Work instructions → No line before the one containing "headers after the" is to be output; retype exactly that line and all lines that follow it to the end of the records.

Collected data entries:
/---

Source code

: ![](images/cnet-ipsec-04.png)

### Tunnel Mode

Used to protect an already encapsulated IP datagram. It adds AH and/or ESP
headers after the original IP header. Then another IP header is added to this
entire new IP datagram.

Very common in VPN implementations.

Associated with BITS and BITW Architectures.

\---

Written solution →
headers after the original IP header. Then another IP header is added to this
entire new IP datagram.

Very common in VPN implementations.

Associated with BITS and BITW Architectures.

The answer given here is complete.